To prepare for your inspection, make sure to move any items that may block viewing of walls and areas of the home.
Treating for Termites
Once your termite inspection has detected an infestation, what should you do?
The first thing to remember is that you need to act quickly. Termites don’t sleep, meaning they are busy eating your home and breeding more baby termites 24 hours a day, 7 days a week.
Make sure you hire a pest control company that knows how to get rid of termites and specializes in termite extermination. Don’t try to exterminate termites with a do-it-yourself method! Termites are very difficult to eliminate and if you don’t know how to use them properly, you could harm yourself in the process.
Treatment options depend on what type of termites are detected.
Because subterranean termites dwell under ground, applying a termiticide (a pesticide designed specifically for termites) in the soil around the perimeter of your house is the best method. This will also prevent new swarms from entering your home.
Because drywood termites don’t live underground, soil barrier methods likely won’t work. Instead, fumigating (those lovely termite tents!), heat treatments, and localized termiticide are your best bet.
Dampwood termites aren’t usually found inside homes because they typically nest in wet, decaying wood. More often, they infest firewood piles, tree stumps, or other wood scraps that might be lying around your yard. If you find a termite infestation here, removing the damp wood should take care of the problem (or applying a termiticide to a tree stump).
If you do find dampwood termites in your home, moisture intrusion is your biggest worry. Getting rid of the water source (fixing a leak or crack) and removing any moist wood usually takes care of the problem, but termiticide applications are helpful as well.
Of course, the best method of termite control is prevention.
Most pest control companies offer a maintenance plan to periodically inspect your home for the presence of termites. If caught early, termite treatment will rid your home of these pests before they cause any serious damage.
Of course, you should be taking precautionary measures on your own to make sure that you’re not attracting termites to your property. Termites love two things: water and wood. Keep the perimeter of your structure water- and wood-free, and you’ll drastically cut down on your home’s termite appeal.
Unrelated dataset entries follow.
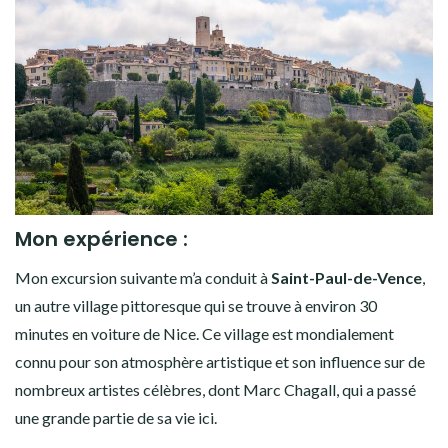
Mon expérience :
Mon excursion suivante m’a conduit à
Saint-Paul-de-Vence
,
un autre village pittoresque qui se trouve à environ 30
minutes en voiture de Nice. Ce village est mondialement
connu pour son atmosphère artistique et son influence sur de
nombreux artistes célèbres, dont Marc Chagall, qui a passé
une grande partie de sa vie ici.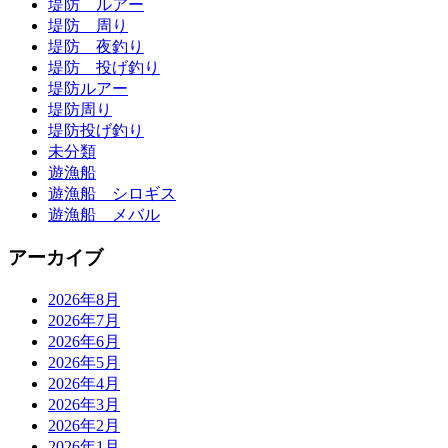
堤防 ルアー
堤防 周り
堤防 夜釣り
堤防 投げ釣り
堤防ルアー
堤防周り
堤防投げ釣り
未分類
遊漁船
遊漁船 シロギス
遊漁船 メバル
アーカイブ
2026年8月
2026年7月
2026年6月
2026年5月
2026年4月
2026年3月
2026年2月
2026年1月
Prevent any moisture from building up in and around your house. Clean debris out of your gutters (it causes water to collect) and check your home routinely for leaks and water intrusion.
Keep firewood, lumber, stumps, and yard waste away from your home’s structure. Even the tiniest of cracks in concrete or stucco are enough to admit a colony of termites. Cut back tree branches so they are not touching your home (this is good pest control advice in general).
Even efforts to beautify your home can unwittingly make you more susceptible to termites. Many homeowners lay bags of mulch in their flowerbeds and cut away the top layer of plastic, leaving the bottom layer as a weed barrier. The problem is that plastic doesn’t breathe the way a specialized weed block product does. It collects water, which is soaked up by the mulch, and you’ve just created a termite buffet…right next to your home.
Termites are expensive and time-consuming to get rid of, but early detection is the key to minimizing your losses.
If you notice any “ants,” crumbling wood, shed wings, or “sawdust” around your home, schedule a WDO or termite inspection by a qualified pest control company or home inspector immediately. A wood destroying organism inspection will detect whether your home is infested with termites, beetles, fungus, or any other threat to your wood frame house or furniture. Waiting will only allow more damage (and termites!) to accumulate.
WDO inspections can also facilitate the homebuying process. Having a WDO inspection done will verify the home is free of pests, whether its done before or after a sale.